Als Selektionskriterien für einen bariatrischen Eingriff nannte der Experte einen BMI > 40 oder einen BMI ≥ 38, Komorbidität, Kooperationsfähigkeit und Compliance des Patienten sowie die Tatsache, dass eine konservative Therapie erfolglos blieb. Außerdem nannte er Altersgrenzen für Patienten, ab denen ein bariatrischer Eingriff in Frage kommt. Bei Mädchen sei eine Operation frühestens ab dem 13. Lebensjahr denkbar, bei Burschen ab 15. Als Obergrenze bei Erwachsenen könnte man ungefähr das 65. Lebensjahr sehen.

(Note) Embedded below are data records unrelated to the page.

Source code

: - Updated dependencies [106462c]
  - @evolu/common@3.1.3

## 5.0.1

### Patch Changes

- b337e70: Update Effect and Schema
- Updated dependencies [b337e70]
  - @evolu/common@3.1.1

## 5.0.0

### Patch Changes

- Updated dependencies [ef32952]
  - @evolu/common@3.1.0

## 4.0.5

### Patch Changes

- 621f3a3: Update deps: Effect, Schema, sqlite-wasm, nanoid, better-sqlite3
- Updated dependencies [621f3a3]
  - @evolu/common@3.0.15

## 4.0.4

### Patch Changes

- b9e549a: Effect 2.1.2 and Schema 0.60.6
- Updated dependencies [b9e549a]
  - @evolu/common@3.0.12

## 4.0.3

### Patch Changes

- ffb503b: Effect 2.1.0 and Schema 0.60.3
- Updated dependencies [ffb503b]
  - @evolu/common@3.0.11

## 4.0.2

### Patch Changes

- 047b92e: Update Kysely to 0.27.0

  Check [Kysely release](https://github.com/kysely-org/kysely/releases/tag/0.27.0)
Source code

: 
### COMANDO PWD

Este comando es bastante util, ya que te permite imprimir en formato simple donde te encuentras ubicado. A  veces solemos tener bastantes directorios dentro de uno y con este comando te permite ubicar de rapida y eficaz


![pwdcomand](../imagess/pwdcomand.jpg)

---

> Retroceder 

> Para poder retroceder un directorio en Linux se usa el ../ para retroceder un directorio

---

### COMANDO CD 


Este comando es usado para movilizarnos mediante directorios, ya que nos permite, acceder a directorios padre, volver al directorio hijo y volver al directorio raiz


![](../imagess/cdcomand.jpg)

Schließlich unterstrich Prager die Effektivität der bariatrischen Chirurgie anhand von Zahlen. Während nach einer Verhaltenstherapie ein BMI von 47 innerhalb eines Jahres nur um einen Punkt auf einen BMI von 46 sinkt und dabei gleichzeitig die Komorbidität unverändert bleibt, verringert sich ein BMI von 57 nach einem Magenbypass im selben Zeitraum auf 36 – und auch die Komorbidität wird dadurch stark reduziert.